BIST 100 10.063,08 %1,28 Dolar 34,81 %0,24 Euro 36,84 %0,05 Altın Gram 2.951,72 %0,58 Brent Petrol 72,09 %0,06 Bitcoin 98.674,47 %-0,36
,

AYM, sendika yöneticisini haklı buldu: 30 bin TL tazminat ödenecek

AYM, sendika yöneticisi Yakup Tekin, iş sözleşmesinin feshedilmesini Anayasa'nın 51. maddesinde güvence altına alınan 'sendika hakkının ihlal edilmesi' olarak kabul etti.

AYM, sendika yöneticisini haklı buldu: 30 bin TL tazminat ödenecek

Neticede başvurucu, sendika temsilcisi olarak nitelendirilerek mensubu olduğu sendikanın yetkili olmaması nedeniyle 24. maddenin korumasından yararlandırılmamıştır. Buna karşın Bölge Adliye Mahkemesi tarafından işyerinde yetkili olmayan sendikanın yöneticisinin söz konusu özel güvenceden yararlanıp yararlanamayacağı konusunda ilgili bir gerekçeyle hüküm kurulmamış olması, sendika hakkının gerektirdiği etkili yargısal inceleme bağlamında devletin pozitif yükümlülükleriyle bağdaşmamaktadır. Açıklanan gerekçelerle Anayasa’nın 51. maddesinde güvence altına alınan sendika hakkının ihlal edildiğine karar verilmesi gerekir.

TÜRKİYE CUMHURİYETİ
ANAYASA MAHKEMESİ

(Başvuru Numarası: 2019/19836)
Karar Tarihi: 28/3/2024
R.G. Tarih ve Sayı: 16/9/2024-32664

I. BAŞVURUNUN KONUSU

1. Başvuru, sendika yöneticisinin kanuna aykırı şekilde iş sözleşmesinin feshedilmesi nedeniyle sendika hakkının ihlal edildiği iddiasına ilişkindir.

II. BAŞVURU SÜRECİ

2. Komisyon, başvurunun kabul edilebilirlik incelemesinin Bölüm tarafından yapılmasına karar vermiştir.

3. Başvuru belgelerinin bir örneği bilgi için Adalet Bakanlığına (Bakanlık) gönderilmiştir.

4. İkinci Bölüm, başvurunun Genel Kurul tarafından incelenmesine karar vermiştir.

III. OLAY VE OLGULAR

5. Başvuru formu ve eklerinde ifade edildiği şekliyle olaylar özetle şöyledir:

6. Davalı işyeri, internet sitesinde yer alan bilgilere göre 150'den fazla ülkede 2.750'den fazla servis merkezinden oluşan küresel ağa sahiptir. Davalı işyeri, benzinli-dizel yakıt sistemleri, bakım çözümleri, motor yönetimi ve araç elektroniği dâhil olmak üzere araçlara servis ve onarım hizmeti vermektedir.
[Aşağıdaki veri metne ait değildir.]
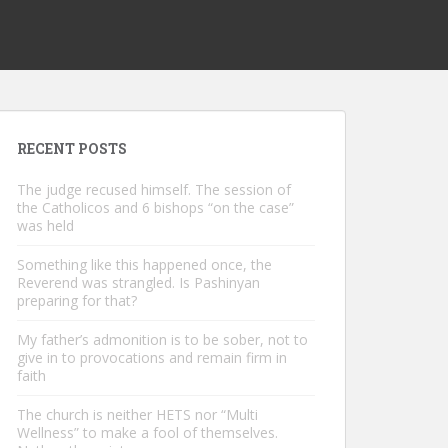
RECENT POSTS
The judge recused himself. The session of
the Catholicos and 6 bishops “on the case”
was held
Something like this happened once, the
Reverend was strangled. Is Pashinyan
preparing for that?
My father’s admonition is to be sober, not to
give in to provocations and remain firm in
faith
The church is neither HETS nor “Multi
Wellness” to make a fool of themselves.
7. Başvurucu 5/5/2007-27/8/2017 tarihleri arasında davalı işyerinde operatör olarak çalışmıştır. Başvurucu 2015 yılına kadar da işyerinde yetkili olan Türk Metal Sendikasına üyedir. Sonrasında bu Sendikadan ayrılarak 10/8/2015 tarihinde Tüm Otomotiv ve Metal İşçileri Sendikasına (TOMİS) üye olmuş ve 27/1/2016 tarihinde TOMİS Yönetim Kurulunun yedek üyeliğine seçilmiştir. Başvurucu, iş sözleşmesinin sonlandırıldığı tarihte TOMİS Yönetim Kurulu yedek üyesidir.
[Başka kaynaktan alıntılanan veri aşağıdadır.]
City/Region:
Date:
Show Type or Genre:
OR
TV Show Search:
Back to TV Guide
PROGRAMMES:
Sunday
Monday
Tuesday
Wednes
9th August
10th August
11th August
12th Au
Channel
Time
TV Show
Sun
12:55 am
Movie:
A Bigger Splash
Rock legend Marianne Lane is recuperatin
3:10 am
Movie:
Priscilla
8. Başvurucunun iş sözleşmesi 27/8/2017 tarihinde işveren tarafından 22/5/2003 tarihli ve 4857 sayılı İş Kanunu'nun 18. maddesi kapsamında geçerli nedenle feshedilmiştir. Fesih gerekçesinde; başvurucunun çalıştığı Bursa fabrikasında hizmet verilen müşterilerden gelen iş talep oranında düşüş yaşandığı, talep düşüşünün ciddi ve kalıcı olmasının başvurucunun iş ilişkisinin devamını mümkün kılmadığı, istihdamın korunmasına yönelik tüm tedbirlerin alınmasına rağmen fesihten başka çare kalmadığı belirtilmiştir.

9. Başvurucu, yapılan feshin sendikal nedenle yapıldığını, haksız ve geçersiz olduğunu ileri sürerek işe iade ve sendikal tazminat talebiyle dava açmıştır. Başvurucu ayrıca işyeri sendika yöneticisi olduğunu, 18/10/2012 tarihli ve 6356 sayılı Sendikalar ve Toplu İş Sözleşmesi Kanunu'nun 24. maddesi kapsamında iş sözleşmesinin geçerli nedenle feshedilemeyeceğini savunmuştur.
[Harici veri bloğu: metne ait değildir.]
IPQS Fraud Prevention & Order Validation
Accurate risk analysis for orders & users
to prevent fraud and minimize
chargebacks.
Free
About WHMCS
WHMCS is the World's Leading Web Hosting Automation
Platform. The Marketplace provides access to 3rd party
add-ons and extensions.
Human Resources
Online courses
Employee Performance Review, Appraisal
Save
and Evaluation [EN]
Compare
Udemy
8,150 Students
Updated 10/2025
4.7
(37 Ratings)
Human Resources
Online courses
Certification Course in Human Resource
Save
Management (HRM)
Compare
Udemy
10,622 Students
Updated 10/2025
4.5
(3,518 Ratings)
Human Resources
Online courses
10. İlk derece mahkemesi 2/10/2018 tarihinde davanın kısmen kabulü ile başvurucunun işe iadesine, sendikal tazminat talebinin reddine ve başvurucunun sendika temsilcisi güvencesinden yararlandırılmasına karar vermiştir. İlk derece mahkemesinin gerekçeli kararının ilgili kısmı şöyledir:

"...davacıya farklı bir bölümde çalışması için teklif götürülmediği, fesihten sonra montaj operatörü olarak yeni işçi alımı yapıldığı, işletmesel kararın uygulanmasında işverenin, keyfi davranmama, ölçülülük ve feshin son çare olması ilkelerine uygun davranmadığı, halen davacının kıdeminden daha az kıdemli işçilerin çalışmaya devam ettiği anlaşıldığından, davacının iş akdinin işveren tarafından haksız olarak feshedildiği kanısına varılmıştır.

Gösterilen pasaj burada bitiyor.